What to do:
Repeat the data below exactly, dropping any pictures it holds.

Data for the task:
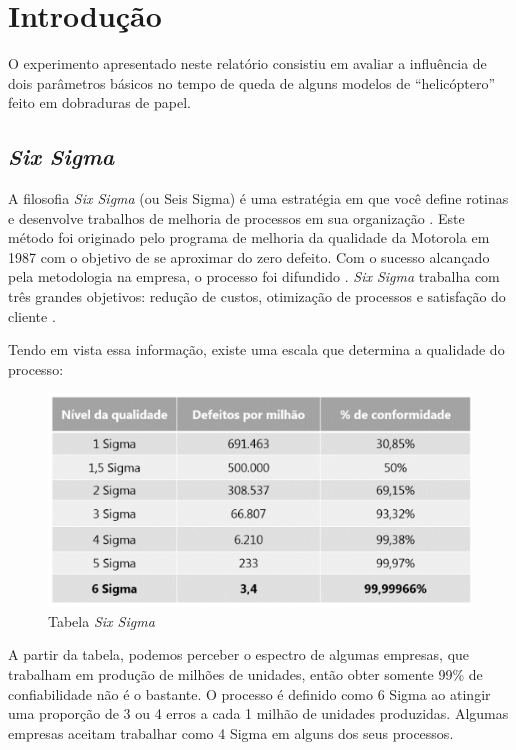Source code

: \section{Introdução}

O experimento apresentado neste relatório consistiu em avaliar a influência de dois parâmetros básicos no tempo de queda de alguns modelos de ``helicóptero'' feito em dobraduras de papel.

\subsection{\textit{Six Sigma}}

A filosofia \textit{Six Sigma} (ou Seis Sigma) é uma estratégia em que você define rotinas e desenvolve trabalhos de melhoria de processos em sua organização \cite{sixsigma}. Este método foi originado pelo programa de melhoria da qualidade da Motorola em 1987 com o objetivo de se aproximar do zero defeito. Com o sucesso alcançado pela metodologia na empresa, o processo foi difundido \cite{correa}. \textit{Six Sigma} trabalha com três grandes objetivos: redução de custos, otimização de processos e satisfação do cliente \cite{sixsigma}.

Tendo em vista essa informação, existe uma escala que determina a qualidade do processo:

\begin{figure}[h]
  \centering
  \includegraphics[scale=0.7]{images/tabless.png}
  \caption{Tabela \emph{Six Sigma} \cite{sixsigma}}
  \label{fig:sixsigma}
\end{figure}

A partir da tabela, podemos perceber o espectro de algumas empresas, que trabalham em produção de milhões de unidades, então obter somente 99\% de confiabilidade não é o bastante. O processo é definido como 6 Sigma ao atingir uma proporção de 3 ou 4 erros a cada 1 milhão de unidades produzidas. Algumas empresas aceitam trabalhar como 4 Sigma em alguns dos seus processos.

Finished task:
Source code

: \section{Introdução}

O experimento apresentado neste relatório consistiu em avaliar a influência de dois parâmetros básicos no tempo de queda de alguns modelos de ``helicóptero'' feito em dobraduras de papel.

\subsection{\textit{Six Sigma}}

A filosofia \textit{Six Sigma} (ou Seis Sigma) é uma estratégia em que você define rotinas e desenvolve trabalhos de melhoria de processos em sua organização \cite{sixsigma}. Este método foi originado pelo programa de melhoria da qualidade da Motorola em 1987 com o objetivo de se aproximar do zero defeito. Com o sucesso alcançado pela metodologia na empresa, o processo foi difundido \cite{correa}. \textit{Six Sigma} trabalha com três grandes objetivos: redução de custos, otimização de processos e satisfação do cliente \cite{sixsigma}.

Tendo em vista essa informação, existe uma escala que determina a qualidade do processo:

\begin{figure}[h]
  \centering
  \includegraphics[scale=0.7]{images/tabless.png}
  \caption{Tabela \emph{Six Sigma} \cite{sixsigma}}
  \label{fig:sixsigma}
\end{figure}

A partir da tabela, podemos perceber o espectro de algumas empresas, que trabalham em produção de milhões de unidades, então obter somente 99\% de confiabilidade não é o bastante. O processo é definido como 6 Sigma ao atingir uma proporção de 3 ou 4 erros a cada 1 milhão de unidades produzidas. Algumas empresas aceitam trabalhar como 4 Sigma em alguns dos seus processos.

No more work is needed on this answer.